Fig. 2

Identification of inner ear-targeting peptides and validation of the ability to cross the BLB in vivo. a Amino acid sequences of the four candidate IETP peptides. b Ex vivo fluorescence imaging showing the uptake of the four IETP peptides in mouse cochleae. c In vivo imaging showing the accumulation of IETP2-Cy5.5 in mouse cochleae. Gly-Cy5.5 served as a negative control. d Kinetic analysis of IETP2 binding to LRP1. A dissociation constant (K_D) of 738 nM was obtained. e–i Immunofluorescence imaging of the mouse cochleae injected with Cy5.5. j–n Immunofluorescence imaging of mouse cochleae 50 min after the injection of IETP2-Cy5.5. Different regions (midturn, OC, SV, SGN and SP) were displayed, and immunostaining with anti-LRP1 antibody was performed.

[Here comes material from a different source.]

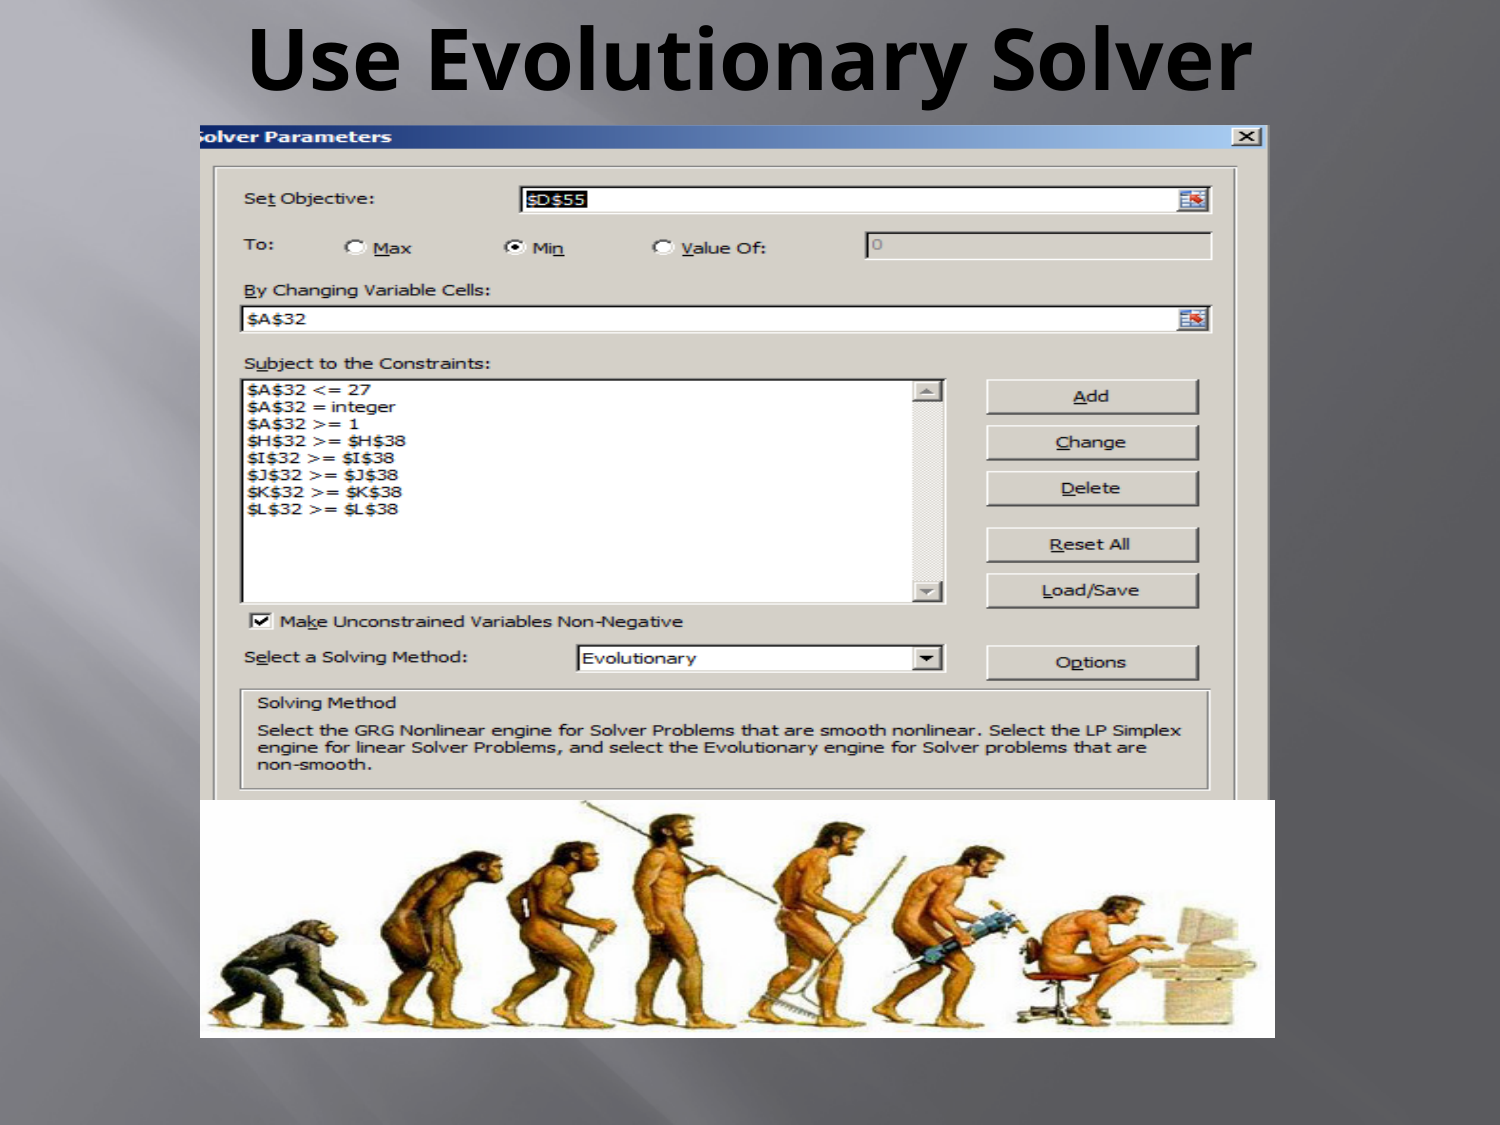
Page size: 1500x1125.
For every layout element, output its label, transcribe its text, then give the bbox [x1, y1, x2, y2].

picture [199, 124, 1276, 1038]
title Use Evolutionary Solver [75, 0, 1425, 150]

White arrows indicate regions of interest. o–x Immunofluorescence imaging of mouse cochleae 2 h after injection of IETP2-Cy5.5. q, s, v, w Zoomed-in immunofluorescence images of OC, SGN, SV, and SP (white rectangular area) in the mouse inner ear showing the colocalization of the receptor LRP1 and IETP2-Cy5.5 in IHCs, neurons, ECs and SP regions. y–z Microscopy images of the mouse cochleae SV injected with Cy5.5 or IETP2-Cy5.5 from a different perspective. Diffuse of IETP2-Cy5.5 into the intrastrial space was observed. DAPI: blue; LRP1: green; Cy5.5 and IETP2-Cy5.5: magenta or red. Scale bars: e, j, o 100 µm, y, z 50 µm, others 10 µm.)